▸ Assignment
Write every line of the material again exactly, with no pictures in the copy.

--- Entries supplied Enclosed Below ---

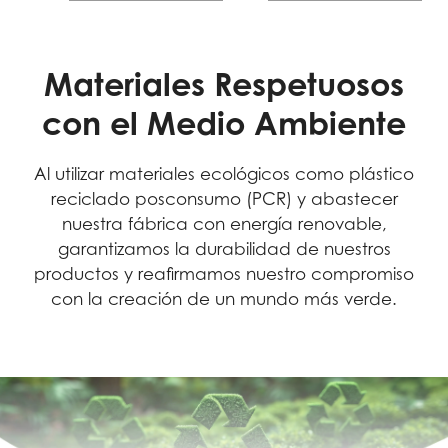
Materiales Respetuosos
con el Medio Ambiente
Al utilizar materiales ecológicos como plástico
reciclado posconsumo (PCR) y abastecer
nuestra fábrica con energía renovable,
garantizamos la durabilidad de nuestros
productos y reafirmamos nuestro compromiso
con la creación de un mundo más verde.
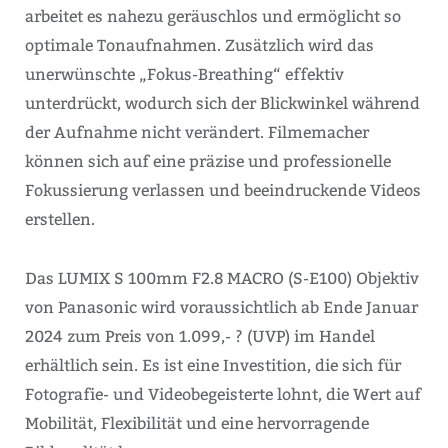
arbeitet es nahezu geräuschlos und ermöglicht so
optimale Tonaufnahmen. Zusätzlich wird das
unerwünschte „Fokus-Breathing“ effektiv
unterdrückt, wodurch sich der Blickwinkel während
der Aufnahme nicht verändert. Filmemacher
können sich auf eine präzise und professionelle
Fokussierung verlassen und beeindruckende Videos
erstellen.
Das LUMIX S 100mm F2.8 MACRO (S-E100) Objektiv
von Panasonic wird voraussichtlich ab Ende Januar
2024 zum Preis von 1.099,- ? (UVP) im Handel
erhältlich sein. Es ist eine Investition, die sich für
Fotografie- und Videobegeisterte lohnt, die Wert auf
Mobilität, Flexibilität und eine hervorragende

--- End of Enclosed Entries supplied ---

▸ Answer below
Materiales Respetuosos
con el Medio Ambiente
Al utilizar materiales ecológicos como plástico
reciclado posconsumo (PCR) y abastecer
nuestra fábrica con energía renovable,
garantizamos la durabilidad de nuestros
productos y reafirmamos nuestro compromiso
con la creación de un mundo más verde.
arbeitet es nahezu geräuschlos und ermöglicht so
optimale Tonaufnahmen. Zusätzlich wird das
unerwünschte „Fokus-Breathing“ effektiv
unterdrückt, wodurch sich der Blickwinkel während
der Aufnahme nicht verändert. Filmemacher
können sich auf eine präzise und professionelle
Fokussierung verlassen und beeindruckende Videos
erstellen.
Das LUMIX S 100mm F2.8 MACRO (S-E100) Objektiv
von Panasonic wird voraussichtlich ab Ende Januar
2024 zum Preis von 1.099,- ? (UVP) im Handel
erhältlich sein. Es ist eine Investition, die sich für
Fotografie- und Videobegeisterte lohnt, die Wert auf
Mobilität, Flexibilität und eine hervorragende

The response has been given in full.